IU released the details of its seven-year strategic plan, IUB 2030, on Tuesday after announcing the plan last fall. The plan includes three pillars, which focus on increasing experiential learning, impactful research and the university’s global reach.
In an email sent to students Tuesday, President Pamela Whitten celebrated the IUB 2030 plan by specifically addressing its three pillars.
“Together, they provide a roadmap that will lift IU to new heights and reaffirm IU’s rightful place within the highest tier of American public higher education,” she wrote.
[Related: President Whitten presents IU 2030 plan at State of the University Address]
The first pillar, titled “Student Success and Opportunity,” aims to revamp the first-year experience and increase career experiences. It would include an academic-based, first-year seminar to engage and support students and have students have one experiential component each year, whether it be a seminar, study abroad experience, intensive writing course, research or internship.
Through these initiatives, the plan hopes to increase graduation rates, retention rates and career outcome rates. IU’s retention rate of first-year students is in the 34th percentile as of 2020. Six-year undergraduate graduation rates as of 2015 are also in the 34th percentile. IU hopes to increase both of these metrics to the 75th percentile.
[Related: IU to change compensation, cut healthcare for some College of Arts and Sciences graduate workers]
For graduate students, the plan listed goals such as increased funding for graduate student assistantships, more workforce opportunities such as micro-credential programs, which provide short, focused credentials for in-demand skills, quality online programs and more accelerated master’s pathway offerings.
The plan hopes to create a diverse and inclusive environment with equitable student policies, catching students in crisis early and incorporating cultural competency into the curriculum.
The second pillar, “Transformative Research and Creativity,” seeks to increase the impact of the university’s research. One aspect of this is increasing grants for priority areas, which the plan listed as aging research, artificial intelligence, quantum technology and environmental health.

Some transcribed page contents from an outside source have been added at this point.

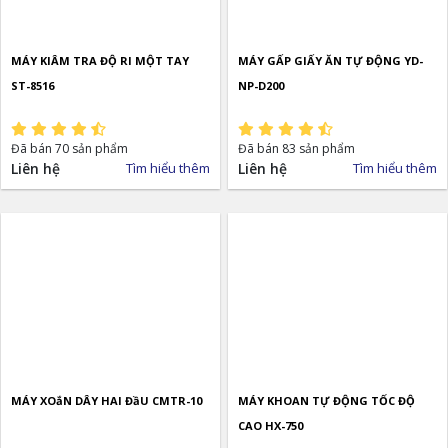
MÁY KIÂM TRA ĐỘ RI MỘT TAY
MÁY GẤP GIẤY ĂN TỰ ĐỘNG YD-
ST-8516
NP-D200
Đã bán 70 sản phẩm
Đã bán 83 sản phẩm
Liên hệ
Tìm hiểu thêm
Liên hệ
Tìm hiểu thêm
MÁY XOắN DÂY HAI ĐầU CMTR-10
MÁY KHOAN TỰ ĐỘNG TỐC ĐỘ
CAO HX-750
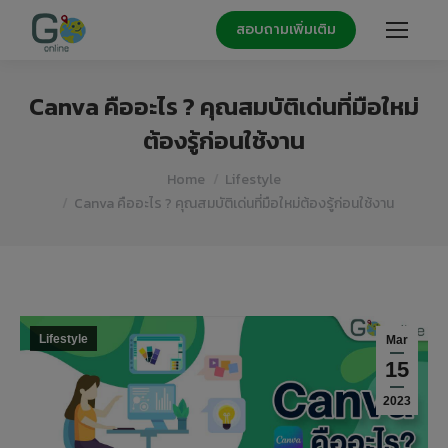
สอบถามเพิ่มเติม
Canva คืออะไร ? คุณสมบัติเด่นที่มือใหม่
ต้องรู้ก่อนใช้งาน
You are here:
Home
Lifestyle
Canva คืออะไร ? คุณสมบัติเด่นที่มือใหม่ต้องรู้ก่อนใช้งาน
Lifestyle
Mar
15
2023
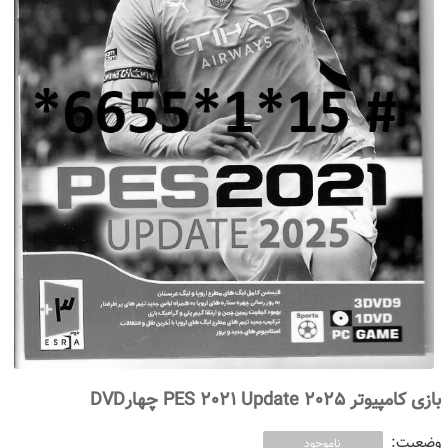
بازی کامپیوتر PES 2021 Update 2025 چهارDVD
وضعیت:
ناموجود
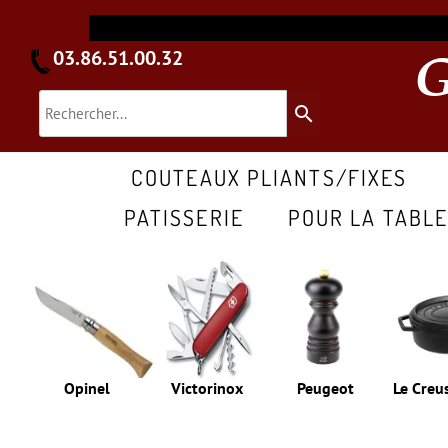
03.86.51.00.32
search
COUTEAUX PLIANTS/FIXES
PATISSERIE
POUR LA TABL
Opinel
Victorinox
Peugeot
Le Creu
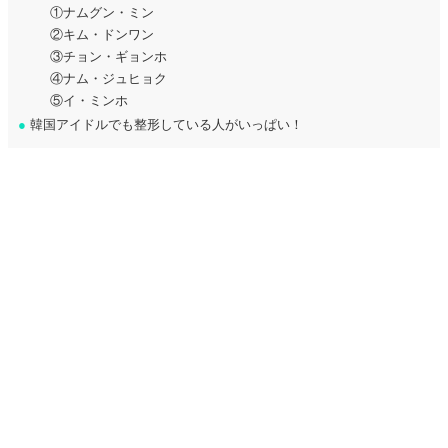
①ナムグン・ミン
②キム・ドンワン
③チョン・ギョンホ
④ナム・ジュヒョク
⑤イ・ミンホ
●
韓国アイドルでも整形している人がいっぱい！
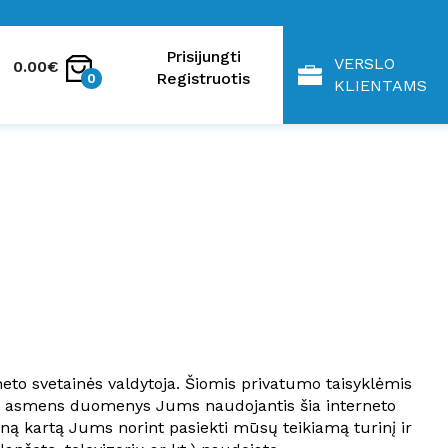
Prisijungti
VERSLO
0.00€
Registruotis
0
KLIENTAMS
eto svetainės valdytoja. Šiomis privatumo taisyklėmis
sų asmens duomenys Jums naudojantis šia interneto
eną kartą Jums norint pasiekti mūsų teikiamą turinį ir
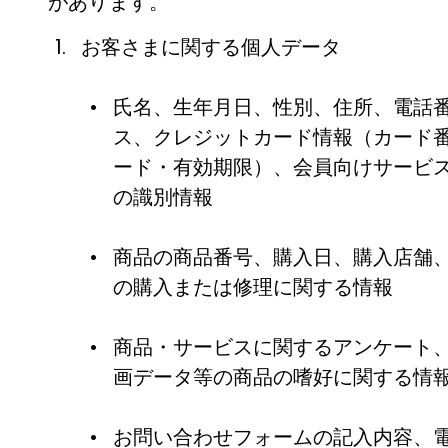
があります。
お客さまに関する個人データ
氏名、生年月日、性別、住所、電話
ス、クレジットカード情報（カード
ード・有効期限）、会員向けサービス
の識別情報
商品の商品番号、購入日、購入店舗
の購入または修理に関する情報
商品・サービスに関するアンケート
画データ等の商品の嗜好に関する情
お問い合わせフォームの記入内容、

The third pillar, “Service to Our State and Beyond,” aims to make an economic and social impact on the state. It included efforts to improve mental health and health disparities, public education, sustainability and rural community development. Another aspect of the pillar is workforce development, which the plan hopes to improve by training students to have intercultural competencies and engaging students with alumni and employers.